While the Mean Center itself represents a meaningful value indicating the central location of spatial data, it is also highly useful for analyzing dynamic changes over time. The figure below shows the mean center of the U.S. population every 10 years from 1790 to 2010. The small map in the upper-left corner is enlarged. Through this, we can observe how the socio-economic center of the United States has gradually shifted westward since independence.
This type of analysis is known as the Cumulative Mean Center, which shows how the spatial center has shifted over time. That is, it calculates the cumulative mean center up to each time point to trace the spatio-temporal trends in the center’s movement. The cumulative mean center is derived by computing the mean center of all points that have occurred up to each time stage.

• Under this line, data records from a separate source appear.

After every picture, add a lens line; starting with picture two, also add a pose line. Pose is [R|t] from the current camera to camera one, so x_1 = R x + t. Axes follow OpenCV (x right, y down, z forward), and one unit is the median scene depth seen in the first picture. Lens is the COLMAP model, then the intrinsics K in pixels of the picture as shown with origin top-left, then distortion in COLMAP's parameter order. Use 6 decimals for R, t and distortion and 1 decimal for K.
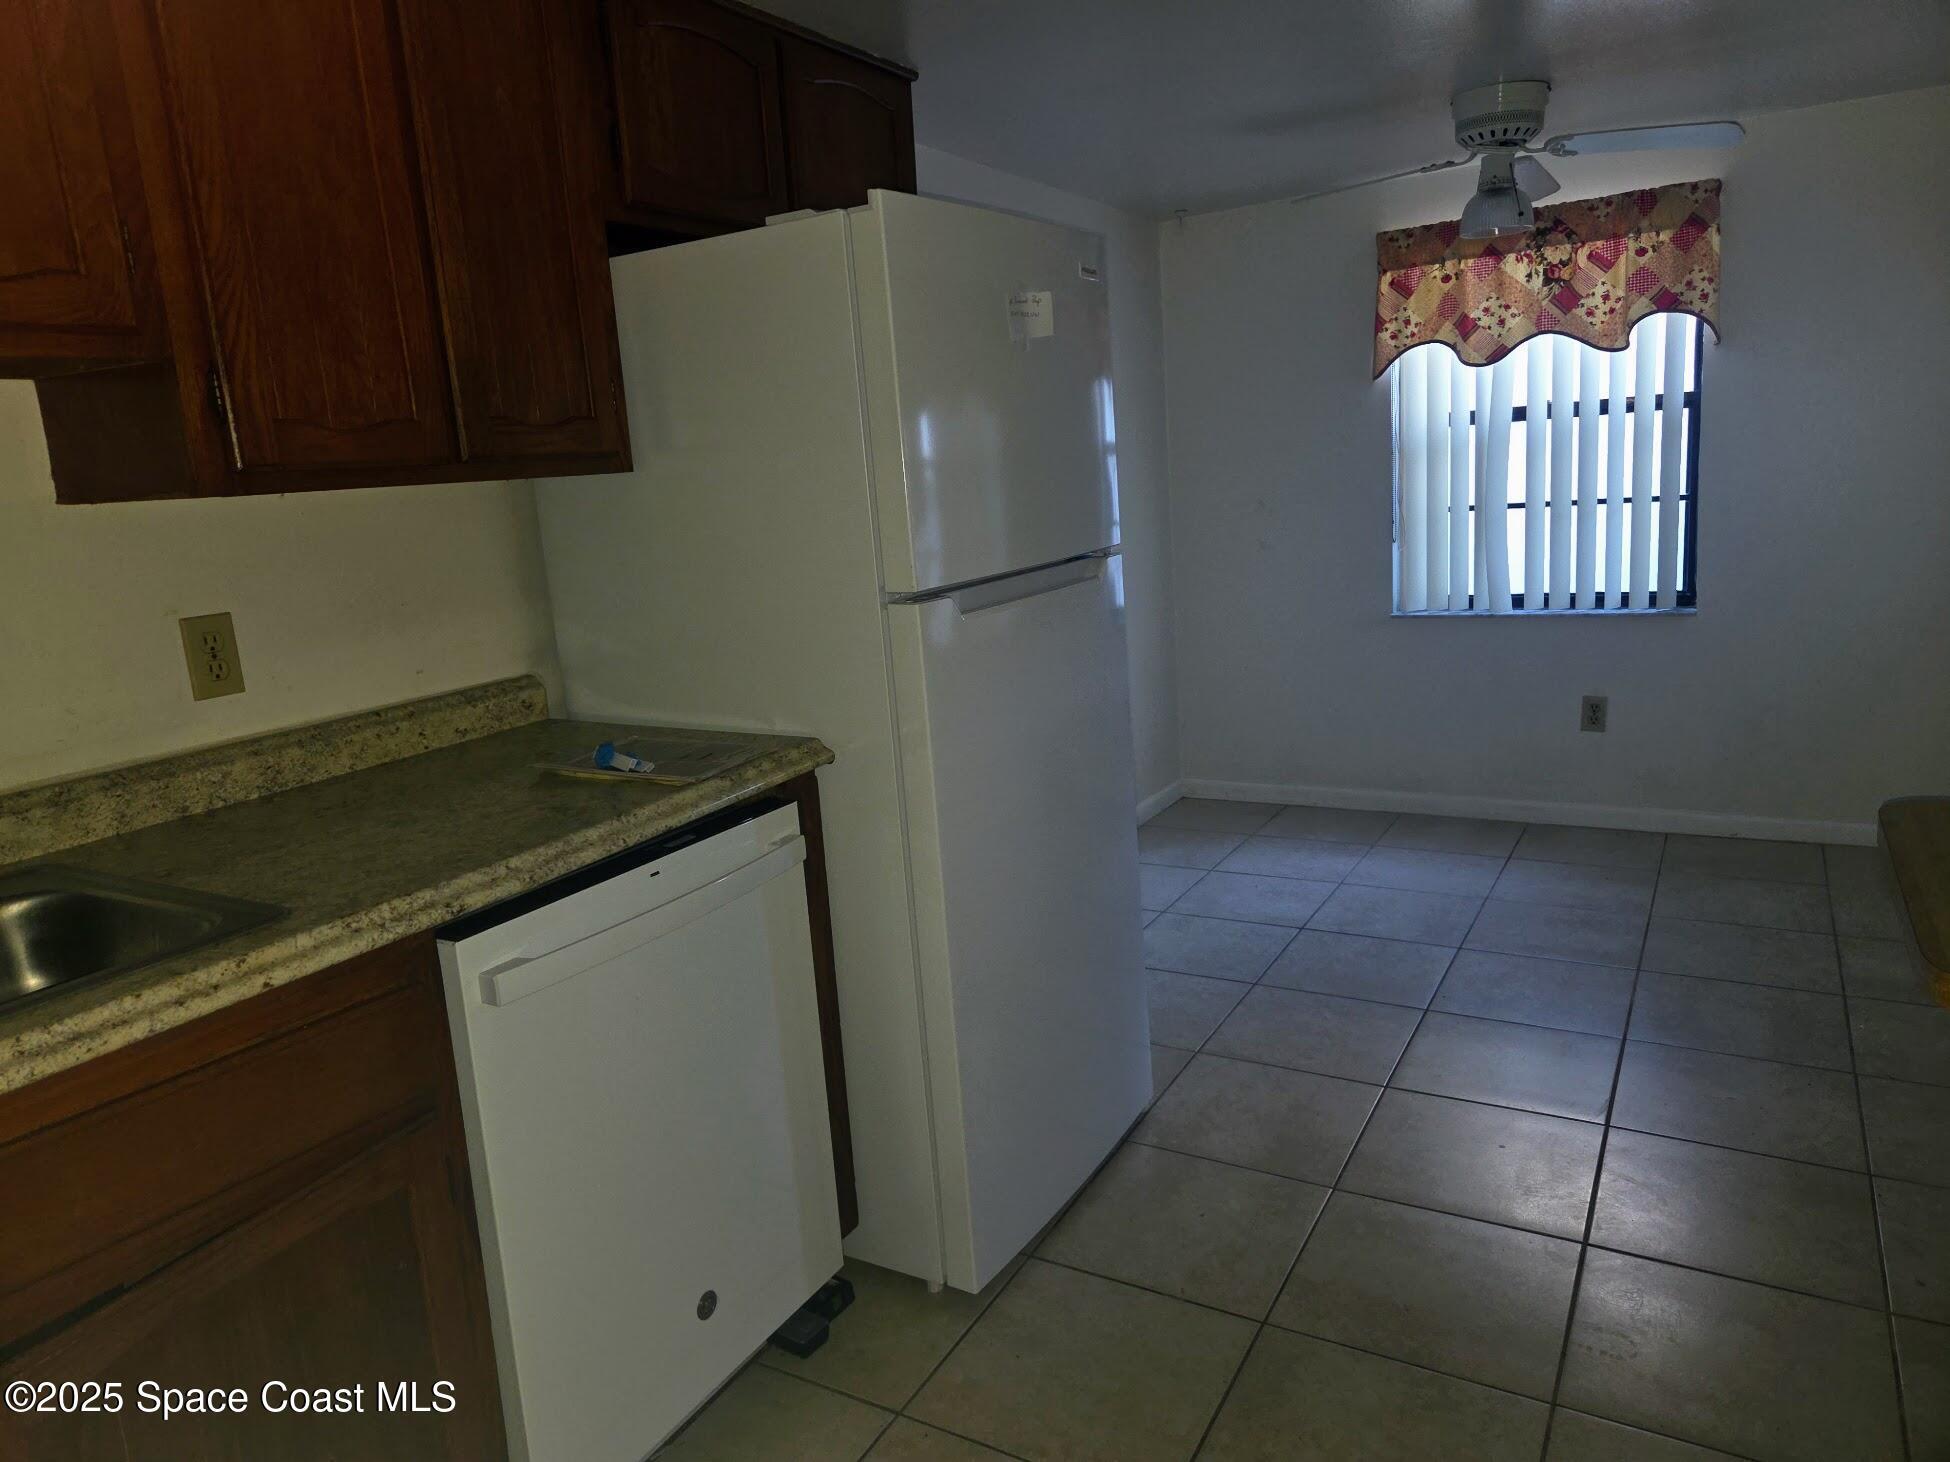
lens RADIAL K [[1306.1, 0, 977.3], [0, 1306.1, 701.4], [0, 0, 1]] dist [0.086151, -0.078353]
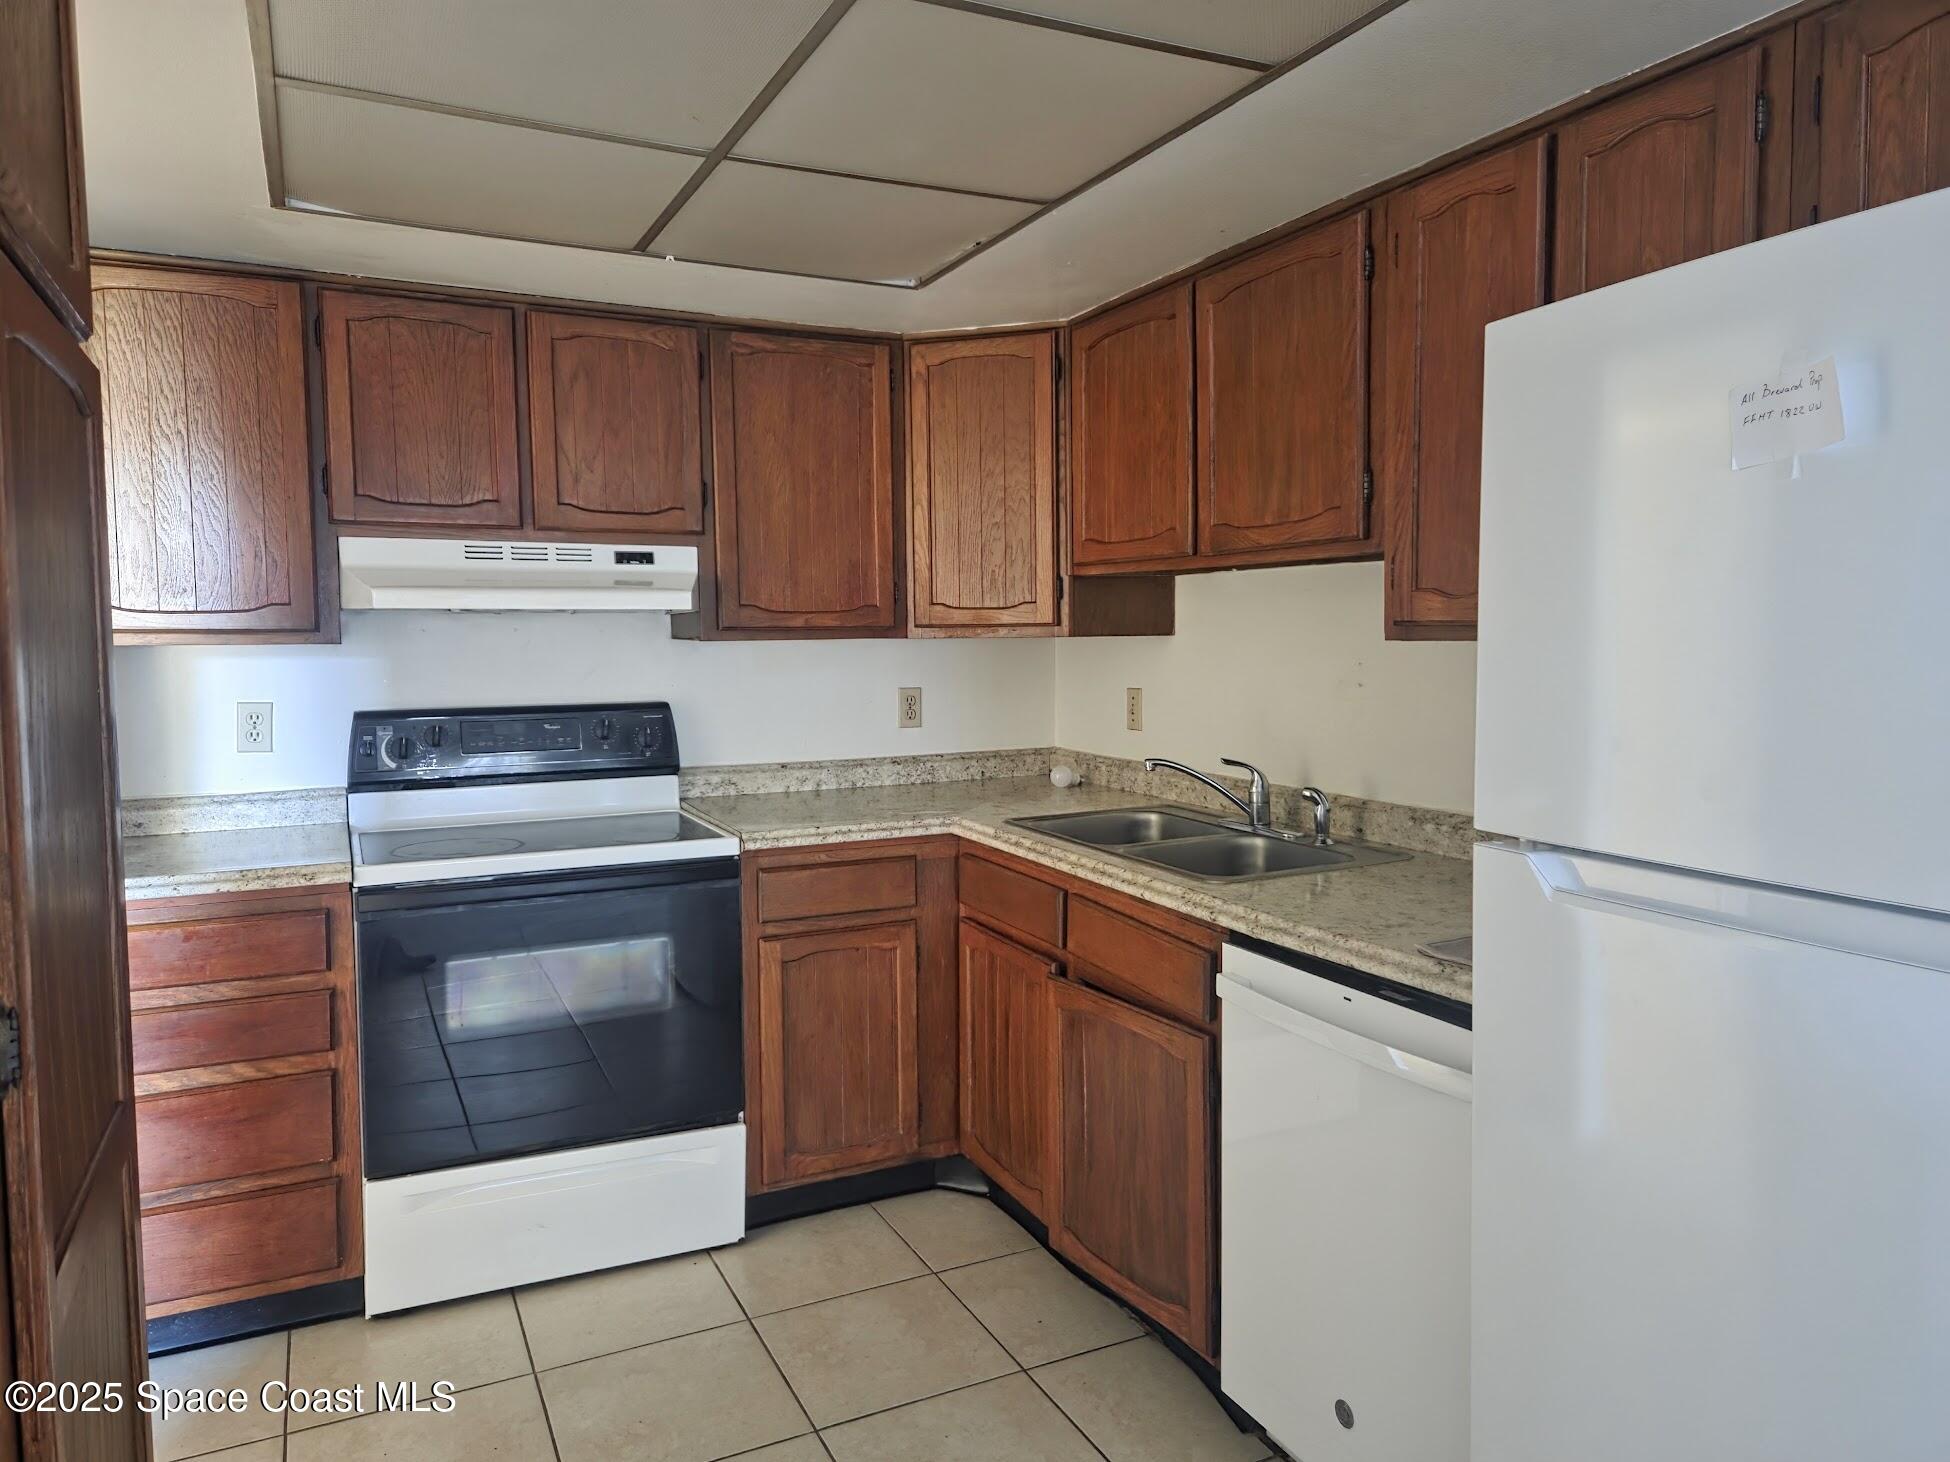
lens RADIAL K [[1306.1, 0, 977.3], [0, 1306.1, 701.4], [0, 0, 1]] dist [0.086151, -0.078353]
pose [[-0.548969, 0.122985, -0.826745, 0.751631], [-0.105057, 0.971119, 0.214221, -0.293741], [0.829214, 0.204457, -0.520194, 1.155070]]
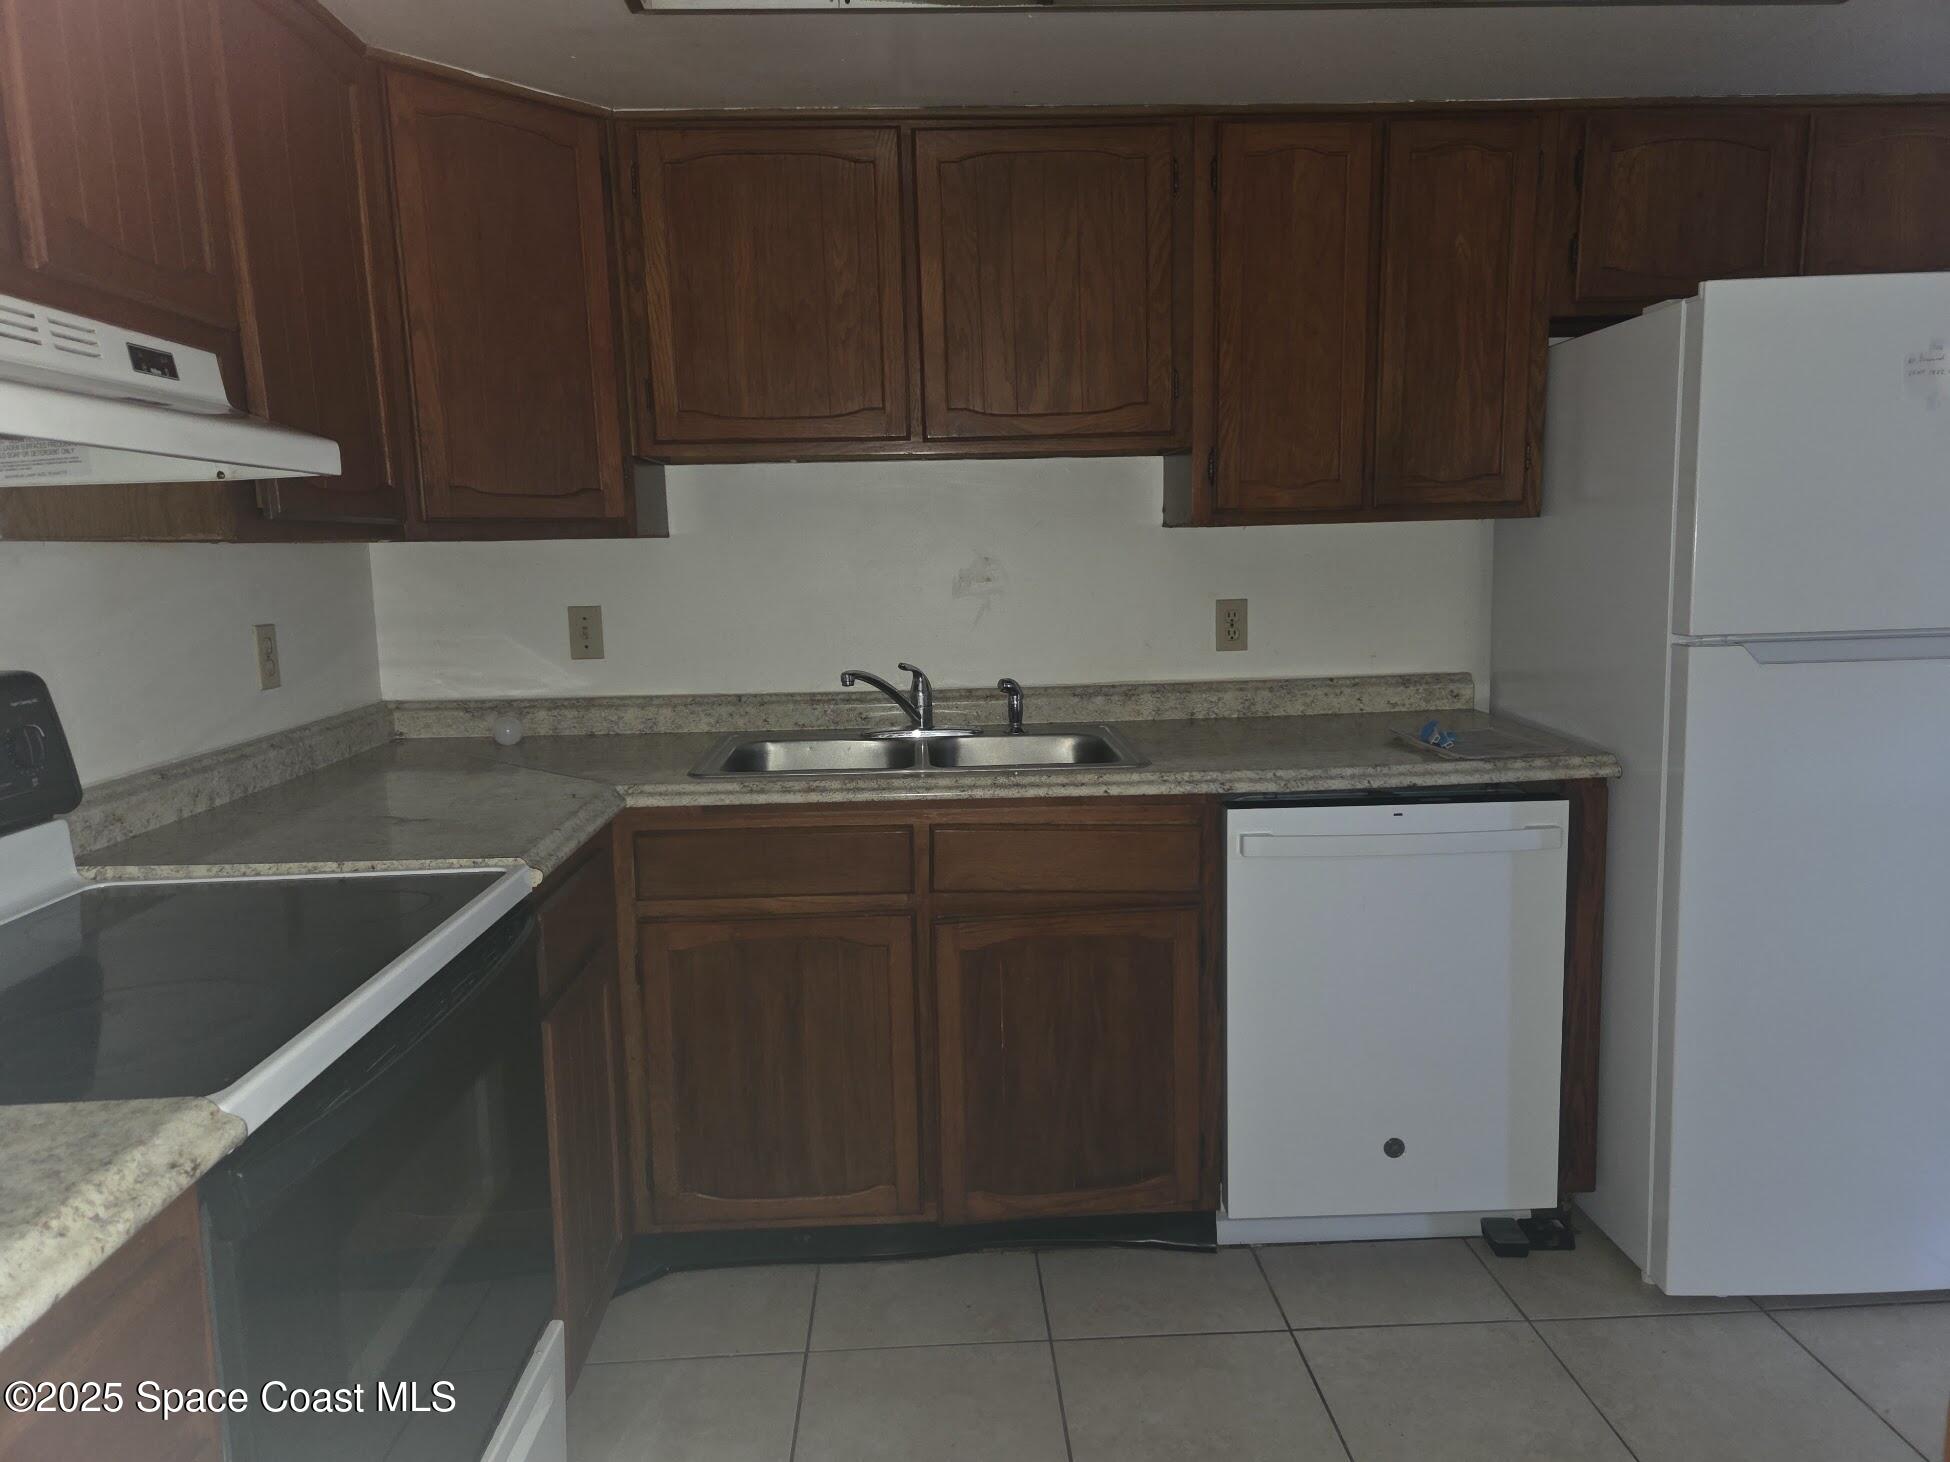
lens RADIAL K [[1306.1, 0, 977.3], [0, 1306.1, 701.4], [0, 0, 1]] dist [0.086151, -0.078353]
pose [[0.543605, 0.159550, -0.824037, 0.565537], [-0.169174, 0.982446, 0.078619, -0.015886], [0.822115, 0.096668, 0.561054, -0.122033]]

Characteristics of the Cumulative Mean Center
- The mean center is updated each time a new time point is added.
- By connecting these values in a time series, the trajectory of movement in the central location over time can be visualized.

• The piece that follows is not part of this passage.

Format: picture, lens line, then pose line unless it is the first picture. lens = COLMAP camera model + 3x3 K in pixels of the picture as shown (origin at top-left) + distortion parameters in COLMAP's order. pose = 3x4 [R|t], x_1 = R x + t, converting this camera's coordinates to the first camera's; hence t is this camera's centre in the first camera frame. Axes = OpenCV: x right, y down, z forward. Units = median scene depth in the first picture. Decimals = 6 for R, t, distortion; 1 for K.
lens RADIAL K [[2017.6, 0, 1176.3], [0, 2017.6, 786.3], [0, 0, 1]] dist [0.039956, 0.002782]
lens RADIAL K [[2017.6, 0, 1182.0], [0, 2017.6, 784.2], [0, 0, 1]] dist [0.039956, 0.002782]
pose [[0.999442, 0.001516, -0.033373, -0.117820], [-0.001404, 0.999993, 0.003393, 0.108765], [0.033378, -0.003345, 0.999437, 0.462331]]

- It allows for the analysis of spatial trends such as directional movement or patterns of dispersion and concentration.
Application Examples
- Crime analysis: Tracking how the center of crime incidents shifts over time
- Urban expansion analysis: Visualizing how the center of development or population moves due to new town development or migration
- Logistics and mobility analysis: Monitoring delivery or vehicle movement centers across time
The cumulative mean center is a tool used to analyze the movement of spatial centers by chronologically accumulating spatial data, serving as a foundation for time-series spatial analysis. The results are typically visualized in the form of a linear trajectory, allowing a comprehensive understanding of change trends, directionality, and speed of the center.